WORK ITEM →
Your task is to output the listing exactly, leaving every image out.

GIVEN DATA →

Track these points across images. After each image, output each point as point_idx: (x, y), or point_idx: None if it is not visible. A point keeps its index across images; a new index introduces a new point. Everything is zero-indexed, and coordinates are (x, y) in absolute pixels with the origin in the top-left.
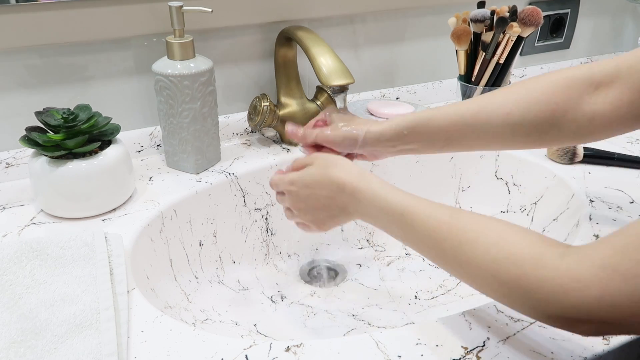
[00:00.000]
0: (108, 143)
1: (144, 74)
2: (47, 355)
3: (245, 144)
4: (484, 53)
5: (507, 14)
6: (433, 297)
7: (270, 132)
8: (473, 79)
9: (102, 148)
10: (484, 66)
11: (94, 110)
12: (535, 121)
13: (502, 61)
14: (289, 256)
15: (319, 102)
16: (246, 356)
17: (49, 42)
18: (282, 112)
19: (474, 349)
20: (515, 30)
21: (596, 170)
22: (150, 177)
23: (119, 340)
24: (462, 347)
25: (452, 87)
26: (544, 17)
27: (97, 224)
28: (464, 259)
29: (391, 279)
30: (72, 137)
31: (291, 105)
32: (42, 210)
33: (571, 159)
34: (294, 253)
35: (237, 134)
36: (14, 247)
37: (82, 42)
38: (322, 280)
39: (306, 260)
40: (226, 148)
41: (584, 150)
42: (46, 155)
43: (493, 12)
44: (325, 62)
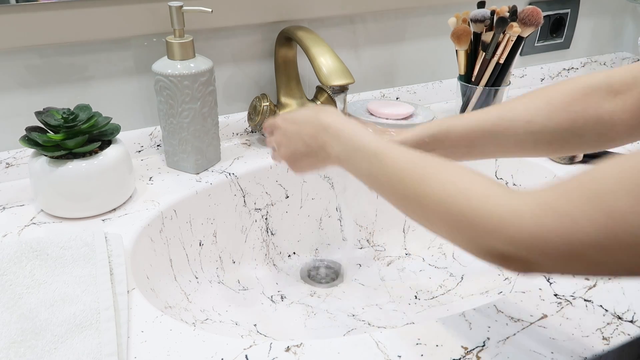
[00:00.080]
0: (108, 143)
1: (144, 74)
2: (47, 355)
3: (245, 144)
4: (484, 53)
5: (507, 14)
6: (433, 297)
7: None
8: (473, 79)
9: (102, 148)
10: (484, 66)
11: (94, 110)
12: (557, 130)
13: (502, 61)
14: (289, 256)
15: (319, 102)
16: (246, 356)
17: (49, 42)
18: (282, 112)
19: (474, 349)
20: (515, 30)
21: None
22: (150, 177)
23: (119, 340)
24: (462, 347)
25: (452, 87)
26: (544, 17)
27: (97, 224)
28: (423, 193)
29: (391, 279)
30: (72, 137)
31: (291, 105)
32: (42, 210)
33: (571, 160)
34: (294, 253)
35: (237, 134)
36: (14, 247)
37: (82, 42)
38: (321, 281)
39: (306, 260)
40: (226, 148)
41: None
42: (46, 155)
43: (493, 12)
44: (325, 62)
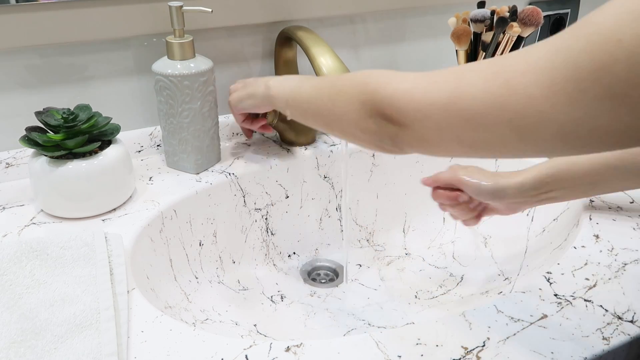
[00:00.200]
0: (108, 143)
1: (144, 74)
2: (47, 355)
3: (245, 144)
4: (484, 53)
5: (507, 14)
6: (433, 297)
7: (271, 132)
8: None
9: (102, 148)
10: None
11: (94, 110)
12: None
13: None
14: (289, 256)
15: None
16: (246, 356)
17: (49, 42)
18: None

EXPECTED ANSWER →
Track these points across images. After each image, output each point as point_idx: (x, y), or point_idx: None if it is not visible. A point keeps its index across images; a new index introduces a new point. Everything is zero-indexed, and coordinates are (x, y) in absolute pixels with the origin in the top-left.
[00:00.000]
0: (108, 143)
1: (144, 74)
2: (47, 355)
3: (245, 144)
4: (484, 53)
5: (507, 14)
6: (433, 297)
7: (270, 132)
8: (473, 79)
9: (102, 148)
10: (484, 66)
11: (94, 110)
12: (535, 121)
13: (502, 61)
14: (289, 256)
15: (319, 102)
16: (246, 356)
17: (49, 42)
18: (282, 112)
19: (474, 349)
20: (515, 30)
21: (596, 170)
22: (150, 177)
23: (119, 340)
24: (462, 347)
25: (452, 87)
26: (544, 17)
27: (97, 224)
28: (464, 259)
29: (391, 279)
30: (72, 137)
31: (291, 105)
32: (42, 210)
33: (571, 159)
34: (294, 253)
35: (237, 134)
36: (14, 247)
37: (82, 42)
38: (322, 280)
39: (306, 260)
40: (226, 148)
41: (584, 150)
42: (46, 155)
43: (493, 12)
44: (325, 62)
[00:00.080]
0: (108, 143)
1: (144, 74)
2: (47, 355)
3: (245, 144)
4: (484, 53)
5: (507, 14)
6: (433, 297)
7: None
8: (473, 79)
9: (102, 148)
10: (484, 66)
11: (94, 110)
12: (557, 130)
13: (502, 61)
14: (289, 256)
15: (319, 102)
16: (246, 356)
17: (49, 42)
18: (282, 112)
19: (474, 349)
20: (515, 30)
21: None
22: (150, 177)
23: (119, 340)
24: (462, 347)
25: (452, 87)
26: (544, 17)
27: (97, 224)
28: (423, 193)
29: (391, 279)
30: (72, 137)
31: (291, 105)
32: (42, 210)
33: (571, 160)
34: (294, 253)
35: (237, 134)
36: (14, 247)
37: (82, 42)
38: (321, 281)
39: (306, 260)
40: (226, 148)
41: None
42: (46, 155)
43: (493, 12)
44: (325, 62)
[00:00.200]
0: (108, 143)
1: (144, 74)
2: (47, 355)
3: (245, 144)
4: (484, 53)
5: (507, 14)
6: (433, 297)
7: (271, 132)
8: None
9: (102, 148)
10: None
11: (94, 110)
12: None
13: None
14: (289, 256)
15: None
16: (246, 356)
17: (49, 42)
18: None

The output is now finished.